There have been plenty of stories of murdered witches, both innocent and guilty, returning from beyond the grave or leaving a curse behind them. Examples are “Secret of the Skulls” (Tammy), “Sharon’s Stone”, (Bunty) “The Painting” (Bunty), “Witch!” (Bunty), and “Bad Luck Barbara” (Mandy). There have also been stories that condemn superstitious people for persecuting people in this manner and ones portraying witch hunters as the true evil, including “Shadow on the Fen”. Misty took delight in complete stories about witch hunters and witch-hunting mobs meeting their downfall at the hands of a protagonist with genuine powers.
But this is the only serial I have seen where former witch persecutors return from the grave because they are remorseful and want to make amends and find peace. Their repentance is far more believable than the repentance of witch-persecuting villagers in stories like Jinty’s “Wenna the Witch” and “Mark of the Witch!”. The villagers in these stories just change their minds when they see the girl they persecute perform a heroic act, while the ghost villagers learned it in the afterlife where, we presume, were condemned until they had made amends for their act.
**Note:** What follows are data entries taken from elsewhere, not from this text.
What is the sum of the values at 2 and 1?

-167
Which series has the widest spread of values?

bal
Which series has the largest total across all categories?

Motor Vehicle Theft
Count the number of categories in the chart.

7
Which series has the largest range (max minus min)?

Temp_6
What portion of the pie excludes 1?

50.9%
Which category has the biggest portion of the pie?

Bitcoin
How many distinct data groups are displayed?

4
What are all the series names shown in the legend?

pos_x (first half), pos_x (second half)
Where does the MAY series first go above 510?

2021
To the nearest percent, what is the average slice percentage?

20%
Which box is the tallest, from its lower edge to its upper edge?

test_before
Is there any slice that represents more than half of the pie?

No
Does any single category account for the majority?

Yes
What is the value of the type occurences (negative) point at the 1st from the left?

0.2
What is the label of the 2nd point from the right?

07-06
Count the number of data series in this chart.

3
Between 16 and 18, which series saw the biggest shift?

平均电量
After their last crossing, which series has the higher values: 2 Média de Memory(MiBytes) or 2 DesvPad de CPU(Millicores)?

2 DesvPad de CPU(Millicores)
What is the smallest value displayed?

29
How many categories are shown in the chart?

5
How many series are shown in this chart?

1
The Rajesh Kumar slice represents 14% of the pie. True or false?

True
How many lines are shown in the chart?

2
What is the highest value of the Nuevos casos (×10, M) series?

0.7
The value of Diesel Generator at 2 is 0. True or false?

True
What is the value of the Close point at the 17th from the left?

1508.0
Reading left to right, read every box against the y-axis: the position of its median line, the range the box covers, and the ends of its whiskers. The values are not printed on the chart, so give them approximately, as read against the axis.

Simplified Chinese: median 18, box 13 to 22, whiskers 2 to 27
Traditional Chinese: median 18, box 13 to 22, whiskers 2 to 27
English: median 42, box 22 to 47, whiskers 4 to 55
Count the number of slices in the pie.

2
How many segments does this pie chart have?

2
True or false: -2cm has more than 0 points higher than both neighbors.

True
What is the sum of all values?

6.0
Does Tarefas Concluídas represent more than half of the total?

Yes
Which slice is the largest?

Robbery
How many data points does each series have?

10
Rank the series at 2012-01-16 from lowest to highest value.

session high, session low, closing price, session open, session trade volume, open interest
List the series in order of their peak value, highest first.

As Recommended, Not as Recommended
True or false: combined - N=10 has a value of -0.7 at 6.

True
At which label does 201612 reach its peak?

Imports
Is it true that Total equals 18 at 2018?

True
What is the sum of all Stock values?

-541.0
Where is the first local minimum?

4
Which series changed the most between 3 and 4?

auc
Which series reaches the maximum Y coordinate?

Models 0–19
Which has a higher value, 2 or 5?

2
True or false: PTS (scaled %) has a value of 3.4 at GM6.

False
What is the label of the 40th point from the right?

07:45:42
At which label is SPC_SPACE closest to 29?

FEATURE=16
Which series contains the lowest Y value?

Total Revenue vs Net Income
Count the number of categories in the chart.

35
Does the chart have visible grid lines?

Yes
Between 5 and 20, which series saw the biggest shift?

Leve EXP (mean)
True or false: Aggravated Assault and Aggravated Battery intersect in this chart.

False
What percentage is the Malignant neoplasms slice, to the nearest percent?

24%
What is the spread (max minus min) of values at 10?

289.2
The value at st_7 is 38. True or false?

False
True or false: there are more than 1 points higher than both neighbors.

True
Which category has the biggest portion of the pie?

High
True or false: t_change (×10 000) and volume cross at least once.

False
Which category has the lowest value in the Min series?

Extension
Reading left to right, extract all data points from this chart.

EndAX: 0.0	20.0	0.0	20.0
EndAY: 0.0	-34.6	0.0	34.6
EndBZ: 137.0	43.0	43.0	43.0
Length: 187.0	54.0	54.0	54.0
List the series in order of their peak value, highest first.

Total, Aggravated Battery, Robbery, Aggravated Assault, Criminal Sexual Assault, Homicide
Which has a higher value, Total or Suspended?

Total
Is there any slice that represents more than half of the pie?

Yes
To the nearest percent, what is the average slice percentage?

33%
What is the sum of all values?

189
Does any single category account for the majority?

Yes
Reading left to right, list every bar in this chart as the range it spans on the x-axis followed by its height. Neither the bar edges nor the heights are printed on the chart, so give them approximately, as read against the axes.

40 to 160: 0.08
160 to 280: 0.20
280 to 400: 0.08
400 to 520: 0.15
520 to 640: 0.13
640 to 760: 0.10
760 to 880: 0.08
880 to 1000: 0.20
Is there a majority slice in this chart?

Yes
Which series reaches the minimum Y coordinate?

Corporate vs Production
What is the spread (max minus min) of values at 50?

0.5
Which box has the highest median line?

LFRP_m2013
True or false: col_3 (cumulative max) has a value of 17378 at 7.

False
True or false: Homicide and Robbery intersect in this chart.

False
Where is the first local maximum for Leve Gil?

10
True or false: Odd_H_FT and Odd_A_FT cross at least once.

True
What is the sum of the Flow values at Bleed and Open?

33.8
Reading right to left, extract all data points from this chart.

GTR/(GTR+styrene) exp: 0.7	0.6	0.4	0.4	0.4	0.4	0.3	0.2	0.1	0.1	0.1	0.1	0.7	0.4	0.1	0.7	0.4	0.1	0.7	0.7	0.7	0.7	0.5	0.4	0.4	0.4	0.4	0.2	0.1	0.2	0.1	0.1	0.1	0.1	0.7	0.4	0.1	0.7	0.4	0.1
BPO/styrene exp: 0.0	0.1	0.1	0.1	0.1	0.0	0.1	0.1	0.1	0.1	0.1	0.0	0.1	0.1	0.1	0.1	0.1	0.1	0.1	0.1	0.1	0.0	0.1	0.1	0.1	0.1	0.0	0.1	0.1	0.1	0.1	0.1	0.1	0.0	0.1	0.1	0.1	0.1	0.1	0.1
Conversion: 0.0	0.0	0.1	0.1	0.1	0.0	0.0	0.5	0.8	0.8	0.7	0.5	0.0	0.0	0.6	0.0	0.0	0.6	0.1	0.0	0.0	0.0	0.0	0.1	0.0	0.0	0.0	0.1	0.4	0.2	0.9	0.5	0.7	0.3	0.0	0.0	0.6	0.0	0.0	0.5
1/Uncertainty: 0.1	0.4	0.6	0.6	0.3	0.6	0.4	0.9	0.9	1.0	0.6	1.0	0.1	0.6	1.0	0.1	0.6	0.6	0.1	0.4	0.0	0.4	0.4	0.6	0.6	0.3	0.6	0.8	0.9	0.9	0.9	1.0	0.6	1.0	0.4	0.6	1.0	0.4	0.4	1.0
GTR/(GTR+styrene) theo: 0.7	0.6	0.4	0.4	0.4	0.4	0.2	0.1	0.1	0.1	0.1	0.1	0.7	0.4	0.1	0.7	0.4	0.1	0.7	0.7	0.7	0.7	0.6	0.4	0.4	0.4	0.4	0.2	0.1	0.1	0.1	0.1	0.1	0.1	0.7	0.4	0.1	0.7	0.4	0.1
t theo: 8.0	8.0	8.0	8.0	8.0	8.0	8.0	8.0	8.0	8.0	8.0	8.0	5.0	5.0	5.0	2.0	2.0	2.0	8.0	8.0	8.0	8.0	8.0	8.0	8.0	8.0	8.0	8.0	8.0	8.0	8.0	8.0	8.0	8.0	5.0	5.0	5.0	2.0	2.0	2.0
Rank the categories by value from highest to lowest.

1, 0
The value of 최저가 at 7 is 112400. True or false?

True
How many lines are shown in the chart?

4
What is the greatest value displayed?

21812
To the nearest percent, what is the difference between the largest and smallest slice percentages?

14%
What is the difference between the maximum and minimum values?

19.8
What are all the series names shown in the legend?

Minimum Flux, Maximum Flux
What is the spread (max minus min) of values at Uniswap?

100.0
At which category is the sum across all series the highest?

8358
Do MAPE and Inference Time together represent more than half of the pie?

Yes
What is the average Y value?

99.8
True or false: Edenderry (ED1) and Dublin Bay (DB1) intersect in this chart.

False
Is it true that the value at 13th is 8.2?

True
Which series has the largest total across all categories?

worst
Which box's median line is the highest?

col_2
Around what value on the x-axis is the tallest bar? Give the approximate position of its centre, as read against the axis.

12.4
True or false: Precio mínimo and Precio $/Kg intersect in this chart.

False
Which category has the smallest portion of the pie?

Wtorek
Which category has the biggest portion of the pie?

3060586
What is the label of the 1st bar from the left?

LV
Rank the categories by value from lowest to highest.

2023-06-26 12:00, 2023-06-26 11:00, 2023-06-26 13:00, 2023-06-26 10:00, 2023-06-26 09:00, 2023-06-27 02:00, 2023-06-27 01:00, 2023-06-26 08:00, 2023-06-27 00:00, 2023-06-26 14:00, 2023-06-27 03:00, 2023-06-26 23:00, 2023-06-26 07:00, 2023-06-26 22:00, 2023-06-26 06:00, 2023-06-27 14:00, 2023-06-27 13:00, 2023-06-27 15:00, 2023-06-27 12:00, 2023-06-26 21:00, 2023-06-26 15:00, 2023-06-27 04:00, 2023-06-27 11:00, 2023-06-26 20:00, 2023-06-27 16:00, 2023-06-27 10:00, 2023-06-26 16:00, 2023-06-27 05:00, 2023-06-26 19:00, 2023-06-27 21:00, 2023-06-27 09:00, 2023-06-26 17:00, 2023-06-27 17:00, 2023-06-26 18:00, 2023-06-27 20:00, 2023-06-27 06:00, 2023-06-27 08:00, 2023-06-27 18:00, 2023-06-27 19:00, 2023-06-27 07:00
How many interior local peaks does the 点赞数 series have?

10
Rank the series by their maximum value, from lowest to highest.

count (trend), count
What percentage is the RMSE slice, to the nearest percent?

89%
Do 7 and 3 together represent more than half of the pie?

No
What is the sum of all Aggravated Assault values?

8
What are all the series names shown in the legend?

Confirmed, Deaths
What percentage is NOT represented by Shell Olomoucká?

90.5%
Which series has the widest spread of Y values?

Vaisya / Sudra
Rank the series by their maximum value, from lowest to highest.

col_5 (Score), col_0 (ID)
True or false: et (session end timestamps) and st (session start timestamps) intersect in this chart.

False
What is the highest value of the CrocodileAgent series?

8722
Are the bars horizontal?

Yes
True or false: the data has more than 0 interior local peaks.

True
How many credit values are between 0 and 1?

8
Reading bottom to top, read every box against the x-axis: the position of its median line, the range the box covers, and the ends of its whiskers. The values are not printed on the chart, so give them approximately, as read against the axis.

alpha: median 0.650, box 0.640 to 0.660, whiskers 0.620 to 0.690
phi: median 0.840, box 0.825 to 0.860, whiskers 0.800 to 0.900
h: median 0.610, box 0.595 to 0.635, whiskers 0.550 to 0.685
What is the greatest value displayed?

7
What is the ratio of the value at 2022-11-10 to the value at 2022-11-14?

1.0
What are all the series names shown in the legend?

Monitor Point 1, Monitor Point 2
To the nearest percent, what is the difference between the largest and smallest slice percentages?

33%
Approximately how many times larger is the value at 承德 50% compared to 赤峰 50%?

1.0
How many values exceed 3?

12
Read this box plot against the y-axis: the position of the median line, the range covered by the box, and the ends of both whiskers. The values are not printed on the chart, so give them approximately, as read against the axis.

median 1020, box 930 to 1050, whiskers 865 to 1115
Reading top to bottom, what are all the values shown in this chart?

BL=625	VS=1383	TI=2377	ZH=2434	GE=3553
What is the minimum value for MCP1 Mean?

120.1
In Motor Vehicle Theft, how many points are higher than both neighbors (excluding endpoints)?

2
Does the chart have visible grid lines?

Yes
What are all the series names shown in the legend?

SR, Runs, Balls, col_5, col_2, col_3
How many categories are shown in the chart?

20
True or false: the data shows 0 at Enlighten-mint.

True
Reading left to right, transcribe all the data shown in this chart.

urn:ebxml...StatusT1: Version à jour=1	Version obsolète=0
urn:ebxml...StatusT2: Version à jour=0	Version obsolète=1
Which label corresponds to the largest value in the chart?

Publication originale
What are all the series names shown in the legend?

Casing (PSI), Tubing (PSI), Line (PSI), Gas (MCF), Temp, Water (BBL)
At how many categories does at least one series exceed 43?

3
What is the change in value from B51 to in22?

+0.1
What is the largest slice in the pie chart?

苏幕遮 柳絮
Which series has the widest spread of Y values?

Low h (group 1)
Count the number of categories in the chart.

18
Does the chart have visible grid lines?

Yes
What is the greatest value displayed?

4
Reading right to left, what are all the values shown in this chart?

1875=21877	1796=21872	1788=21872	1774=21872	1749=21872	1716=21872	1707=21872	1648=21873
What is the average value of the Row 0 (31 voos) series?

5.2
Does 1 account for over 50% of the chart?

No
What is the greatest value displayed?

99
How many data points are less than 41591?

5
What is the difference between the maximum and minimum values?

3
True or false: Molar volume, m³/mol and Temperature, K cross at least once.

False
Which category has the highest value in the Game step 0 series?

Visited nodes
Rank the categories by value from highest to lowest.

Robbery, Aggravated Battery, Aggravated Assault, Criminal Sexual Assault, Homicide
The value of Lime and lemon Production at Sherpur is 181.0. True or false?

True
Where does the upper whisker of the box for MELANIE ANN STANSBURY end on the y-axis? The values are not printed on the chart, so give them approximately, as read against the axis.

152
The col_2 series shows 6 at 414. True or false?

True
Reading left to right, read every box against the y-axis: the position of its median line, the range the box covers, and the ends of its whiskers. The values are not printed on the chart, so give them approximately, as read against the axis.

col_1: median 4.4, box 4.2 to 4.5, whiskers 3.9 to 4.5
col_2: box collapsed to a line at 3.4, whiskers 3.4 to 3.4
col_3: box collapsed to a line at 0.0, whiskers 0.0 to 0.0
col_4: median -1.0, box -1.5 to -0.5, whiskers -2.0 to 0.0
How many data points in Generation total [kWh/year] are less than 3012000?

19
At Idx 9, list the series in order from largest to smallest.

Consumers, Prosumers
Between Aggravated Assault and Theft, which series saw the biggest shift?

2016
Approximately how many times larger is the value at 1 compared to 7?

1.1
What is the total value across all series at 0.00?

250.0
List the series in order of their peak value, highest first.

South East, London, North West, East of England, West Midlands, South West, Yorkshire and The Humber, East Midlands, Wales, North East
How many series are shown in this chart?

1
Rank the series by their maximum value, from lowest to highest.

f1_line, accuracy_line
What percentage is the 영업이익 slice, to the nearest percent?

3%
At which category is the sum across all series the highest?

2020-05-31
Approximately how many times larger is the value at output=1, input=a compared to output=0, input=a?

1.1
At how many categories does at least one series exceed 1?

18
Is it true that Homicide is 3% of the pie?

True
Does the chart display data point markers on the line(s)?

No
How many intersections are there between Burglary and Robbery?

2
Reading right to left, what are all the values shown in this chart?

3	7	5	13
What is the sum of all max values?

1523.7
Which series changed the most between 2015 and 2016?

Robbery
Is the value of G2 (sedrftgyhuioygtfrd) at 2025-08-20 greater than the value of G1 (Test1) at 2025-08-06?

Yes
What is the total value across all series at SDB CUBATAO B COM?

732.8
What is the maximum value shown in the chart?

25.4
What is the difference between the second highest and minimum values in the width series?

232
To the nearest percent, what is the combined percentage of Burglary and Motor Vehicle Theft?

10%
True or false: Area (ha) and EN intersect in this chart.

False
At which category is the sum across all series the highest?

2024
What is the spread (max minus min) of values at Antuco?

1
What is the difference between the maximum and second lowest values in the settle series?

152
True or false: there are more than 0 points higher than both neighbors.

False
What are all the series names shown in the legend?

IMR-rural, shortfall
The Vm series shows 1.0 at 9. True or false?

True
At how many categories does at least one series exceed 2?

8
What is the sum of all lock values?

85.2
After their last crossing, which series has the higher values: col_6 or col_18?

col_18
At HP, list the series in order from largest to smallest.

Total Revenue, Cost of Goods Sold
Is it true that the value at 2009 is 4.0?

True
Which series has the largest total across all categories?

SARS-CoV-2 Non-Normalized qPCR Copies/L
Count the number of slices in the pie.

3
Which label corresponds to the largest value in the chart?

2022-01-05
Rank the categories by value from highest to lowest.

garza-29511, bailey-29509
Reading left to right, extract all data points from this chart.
It certainly is a twist to have the former persecutors to be the ones behind it all. From the outset we expect Alice to be behind any creepy stuff that ensues in the story, especially when we hear how the film is going to depict her. To our mind it’s not who’s behind it but what she intends to do and where it’s all going to lead. But then, making it Alice is a bit too obvious and clichéd, isn’t it?
The way the ghost villagers go about their redemption certainly takes you aback. Forcing modern people to re-enact the witch persecution of long ago? Putting an innocent girl through a terrifying ordeal of being persecuted for witchcraft? Inflicting terror on an entire village and forcing it to revert to the 17th century? Wow! But anyone going through that would emerge never assuming witch hunting is just a thing of the past ever again. It can occur anywhere, anytime, because the mechanisms behind it (hysteria, fear, prejudice, hatred of the other) are part of human nature, regardless of the day and age. When the atmosphere is right (such as the terror the fog induces or fear of the growing threat of Communism) all that is needed is the spark to strip away all common sense and sanity and turn apparently reasonable, civilised people into hysterical, witch-hunting idiots and for someone to rise and take advantage of it. Just look at the examples of the Communist witch-hunts and the Satanic Ritual Abuse scares. Or look at the hysterical villagers. It didn’t take much for their common sense, sanity and belief that Alice was just a victim of superstition to be stripped away and for them to become witch-hunting idiots, even before the fog had turned them into complete persecutors.